Page-level text extractions
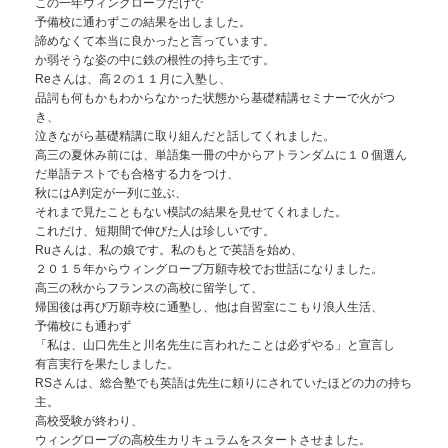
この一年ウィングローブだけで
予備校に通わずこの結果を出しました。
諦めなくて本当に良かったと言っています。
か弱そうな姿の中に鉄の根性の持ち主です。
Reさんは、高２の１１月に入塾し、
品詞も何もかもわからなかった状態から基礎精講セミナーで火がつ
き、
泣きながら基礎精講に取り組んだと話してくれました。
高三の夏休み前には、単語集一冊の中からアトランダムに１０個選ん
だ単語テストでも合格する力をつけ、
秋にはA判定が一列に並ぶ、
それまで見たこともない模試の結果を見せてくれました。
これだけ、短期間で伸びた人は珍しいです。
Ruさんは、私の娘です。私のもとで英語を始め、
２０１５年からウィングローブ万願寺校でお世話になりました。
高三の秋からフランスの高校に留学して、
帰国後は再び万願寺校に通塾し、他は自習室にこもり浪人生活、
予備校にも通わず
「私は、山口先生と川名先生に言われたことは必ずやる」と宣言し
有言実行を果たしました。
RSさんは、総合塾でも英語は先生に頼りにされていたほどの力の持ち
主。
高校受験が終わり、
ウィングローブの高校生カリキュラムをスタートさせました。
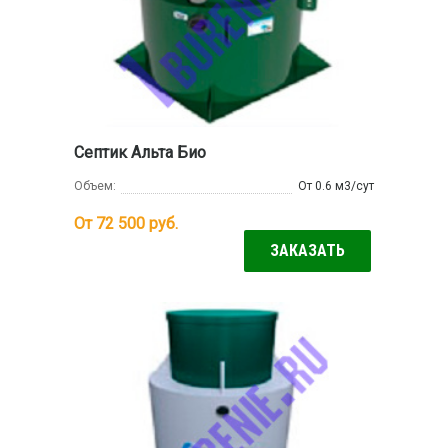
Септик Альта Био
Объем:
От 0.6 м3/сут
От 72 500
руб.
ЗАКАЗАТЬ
==
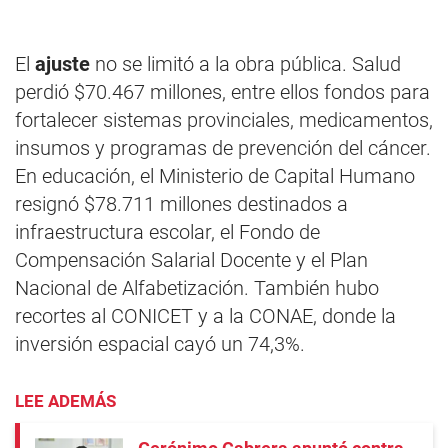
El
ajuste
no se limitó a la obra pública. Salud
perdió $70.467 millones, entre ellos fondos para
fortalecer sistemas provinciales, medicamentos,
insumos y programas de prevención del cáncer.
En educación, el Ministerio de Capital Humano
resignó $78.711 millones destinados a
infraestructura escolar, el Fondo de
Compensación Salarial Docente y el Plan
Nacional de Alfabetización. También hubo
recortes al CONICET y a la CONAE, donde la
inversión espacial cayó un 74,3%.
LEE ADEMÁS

▶ _What to do_
Pull from the data each line where the string "millones" turns up.

▶ _Your solution_
perdió $70.467 millones, entre ellos fondos para
resignó $78.711 millones destinados a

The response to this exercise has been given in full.